#### Study text
::::::::::

Instead of going all Kony2012 on Michelle Obama, I called Dufka. She began her career as a social worker in El Salvador, worked as a photojournalist in Bosnia, and joined the Reuters bureau in Nairobi, Kenya, in the early 1990s. For the next decade, the “dirty wars” in West Africa were her beat. After joining Human Rights Watch, she took a year’s leave of absence to work for the Special Court for Sierra Leone investigating war crimes and human rights abuses.

Susan Zakin: Let’s start with the girls kidnapped by Boko Haram in Nigeria. What is the press getting wrong?

Corinne Dufka: They’re not getting anything wrong, it’s just an incomplete picture. The abduction of the girls is, of course, an extremely grave crime. But to focus exclusively on the girls lacks an appreciation of the wide and systematic crimes committed by Boko Haram in recent years, and also by the Nigerian army since the state of emergency was declared almost a year ago. There have been scores of attacks on towns and villages, and well over 1,000 people killed, hacked to death, dragged out of their cars and murdered. Scores of boys and young men have been killed in school attacks.

SZ: Have schools been a particular target?

CD: The name “Boko Haram” means Western education is sin. They have opposed Western education from the very beginning, and schools are among their main targets. They’ve attacked and burned schools of all different levels, from primary and secondary schools to technical and academic colleges. As recently as March, 43 students were hacked to death in a government college. The abduction of the girls is just one of many attacks against educational institutions.

SZ: What has the government of Nigeria done to stop them?

CD: In response to death threats by Boko Haram, the Nigerian army has set up widespread and arbitrary detention, in horrible conditions that have led to the deaths of many men without court proceedings to determine their guilt or innocence. There could be a campaign “Bring Back our Boys” led by the mothers of boys and men who are arbitrarily detained. Many have died. We met with numbers of these women. It was heartbreaking. Both sides have committed violations. It’s important to keep that in mind.

SZ: Is there something unique about Boko Haram?

CD: Boko Haram seems to be a disturbing fusion between the Sierra Leone rebel movement in the 1990s and al-Qaida. The tactics used in Sierra Leone were designed to terrify. The RUF — the Revolutionary United Front — compensated for their low numbers by terrifying the population and swelling their ranks as people joined them out of fear. Boko Haram is also using sheer terror to intimidate and ultimately control the population. They profess to be grounded in Islam but an Islam that, as many scholars have pointed out, is against the principles of Islam.

SZ: You’ve worked in a number of countries known as failed states. What have you learned about the causes of state failure?

CD: Rapid population growth is one factor. Some West African countries have the highest population growth in the world. No country can keep up with that. Climate change, desertification, economic factors and, lastly, endemic corruption. But Nigeria is not a failed state. It has very strong institutions, a strong central government, a strong media, a strong electoral process. The problem with Nigeria is not that it’s a failed state but a deeply corrupt state. Boko Haram started out years ago preaching against corruption. Followers gravitated toward a group that seems to offer them more than the state does.

::::::::::

#### Extracted entries

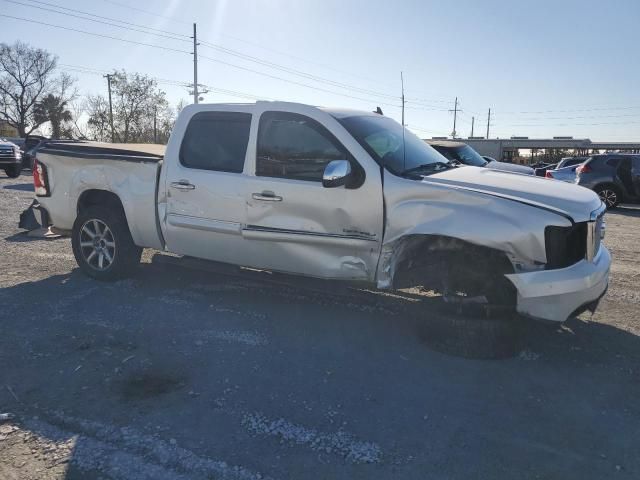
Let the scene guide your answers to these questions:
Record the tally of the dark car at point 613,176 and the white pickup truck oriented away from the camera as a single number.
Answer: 0

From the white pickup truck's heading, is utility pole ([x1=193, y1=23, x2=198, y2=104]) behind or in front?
behind

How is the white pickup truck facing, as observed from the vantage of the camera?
facing the viewer and to the right of the viewer

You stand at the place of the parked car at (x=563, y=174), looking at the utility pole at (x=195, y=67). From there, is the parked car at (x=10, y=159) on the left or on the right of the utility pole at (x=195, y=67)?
left

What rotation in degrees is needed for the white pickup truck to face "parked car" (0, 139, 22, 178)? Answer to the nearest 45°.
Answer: approximately 180°

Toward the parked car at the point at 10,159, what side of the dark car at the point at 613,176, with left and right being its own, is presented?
back

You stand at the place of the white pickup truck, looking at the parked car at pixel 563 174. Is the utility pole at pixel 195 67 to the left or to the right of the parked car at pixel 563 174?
left

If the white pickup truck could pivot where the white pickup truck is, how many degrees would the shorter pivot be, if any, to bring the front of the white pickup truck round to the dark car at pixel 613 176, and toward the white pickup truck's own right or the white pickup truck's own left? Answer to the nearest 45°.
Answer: approximately 90° to the white pickup truck's own left

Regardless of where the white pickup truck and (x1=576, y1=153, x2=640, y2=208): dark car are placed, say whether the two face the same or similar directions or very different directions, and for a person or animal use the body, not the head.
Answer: same or similar directions

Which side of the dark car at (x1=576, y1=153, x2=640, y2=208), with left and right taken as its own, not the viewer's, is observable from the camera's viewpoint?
right

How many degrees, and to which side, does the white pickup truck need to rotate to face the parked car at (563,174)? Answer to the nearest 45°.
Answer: approximately 90° to its left

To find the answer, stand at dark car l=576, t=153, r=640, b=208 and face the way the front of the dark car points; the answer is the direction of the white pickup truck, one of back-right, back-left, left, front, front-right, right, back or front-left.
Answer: right

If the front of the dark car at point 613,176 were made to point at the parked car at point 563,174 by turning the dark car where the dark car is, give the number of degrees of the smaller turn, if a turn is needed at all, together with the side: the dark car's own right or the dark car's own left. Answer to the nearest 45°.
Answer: approximately 135° to the dark car's own left
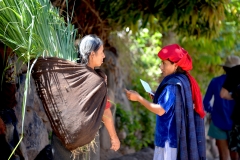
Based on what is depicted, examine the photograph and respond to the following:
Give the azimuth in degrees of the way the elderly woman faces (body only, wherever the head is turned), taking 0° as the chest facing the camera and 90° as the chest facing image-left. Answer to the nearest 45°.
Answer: approximately 270°

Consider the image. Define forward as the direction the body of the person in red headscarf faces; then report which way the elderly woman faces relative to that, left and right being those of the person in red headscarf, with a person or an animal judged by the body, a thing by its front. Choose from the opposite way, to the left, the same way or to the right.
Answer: the opposite way

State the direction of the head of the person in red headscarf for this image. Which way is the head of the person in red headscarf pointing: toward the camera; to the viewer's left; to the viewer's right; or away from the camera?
to the viewer's left

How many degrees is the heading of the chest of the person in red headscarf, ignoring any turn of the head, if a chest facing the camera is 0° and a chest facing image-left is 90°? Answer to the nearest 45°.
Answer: approximately 90°

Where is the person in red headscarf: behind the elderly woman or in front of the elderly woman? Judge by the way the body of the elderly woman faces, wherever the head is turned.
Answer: in front

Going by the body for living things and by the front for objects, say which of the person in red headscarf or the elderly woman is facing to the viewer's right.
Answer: the elderly woman

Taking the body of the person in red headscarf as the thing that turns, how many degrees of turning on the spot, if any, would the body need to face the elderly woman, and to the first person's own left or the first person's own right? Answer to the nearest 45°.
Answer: approximately 45° to the first person's own left

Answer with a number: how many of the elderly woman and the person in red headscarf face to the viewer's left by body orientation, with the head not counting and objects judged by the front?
1

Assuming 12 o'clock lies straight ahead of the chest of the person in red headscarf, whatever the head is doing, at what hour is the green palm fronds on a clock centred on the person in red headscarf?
The green palm fronds is roughly at 11 o'clock from the person in red headscarf.
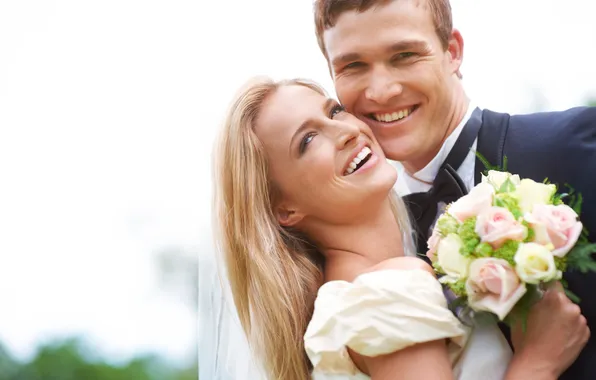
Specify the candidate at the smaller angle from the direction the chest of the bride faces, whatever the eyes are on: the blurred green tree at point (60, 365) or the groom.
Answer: the groom

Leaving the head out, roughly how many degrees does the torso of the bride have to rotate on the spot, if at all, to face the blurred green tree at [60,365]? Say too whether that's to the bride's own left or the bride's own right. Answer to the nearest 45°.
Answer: approximately 135° to the bride's own left

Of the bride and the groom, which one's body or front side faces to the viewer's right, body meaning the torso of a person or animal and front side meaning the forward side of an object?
the bride

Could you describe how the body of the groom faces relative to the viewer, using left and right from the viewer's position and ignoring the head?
facing the viewer and to the left of the viewer

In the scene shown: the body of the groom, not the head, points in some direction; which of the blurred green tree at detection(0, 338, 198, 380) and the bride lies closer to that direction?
the bride

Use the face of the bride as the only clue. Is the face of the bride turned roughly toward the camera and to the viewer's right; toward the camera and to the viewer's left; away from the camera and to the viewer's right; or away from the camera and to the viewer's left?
toward the camera and to the viewer's right

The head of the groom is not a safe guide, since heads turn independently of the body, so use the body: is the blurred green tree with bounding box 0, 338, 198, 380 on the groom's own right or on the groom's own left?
on the groom's own right

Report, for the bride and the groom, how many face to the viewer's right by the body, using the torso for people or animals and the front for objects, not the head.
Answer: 1

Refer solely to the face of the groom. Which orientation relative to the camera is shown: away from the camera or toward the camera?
toward the camera

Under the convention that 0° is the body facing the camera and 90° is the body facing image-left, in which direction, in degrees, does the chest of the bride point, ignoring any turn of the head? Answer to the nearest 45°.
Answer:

::::::::::

#### Problem 1
According to the Boko Haram interview, why did the RUF in Sierra Leone use tactics designed to terrify? Answer in one to three sentences.
#### Problem 2
In the Boko Haram interview, when did Dufka join the Reuters bureau in Nairobi?
#### Problem 3
Translate this sentence from the Boko Haram interview into Spanish: "The problem with Nigeria is not that it’s a failed state but a deeply corrupt state."
Rely only on the interview text when working through the tasks.

#### Final answer 1
The RUF had low numbers and made up for them by terrifying the population. Out of fear, people joined them, which swelled their ranks.

#### Final answer 2
In the early 1990s.

#### Final answer 3
El problema de Nigeria no es que sea un Estado fallido, sino un Estado profundamente corrupto.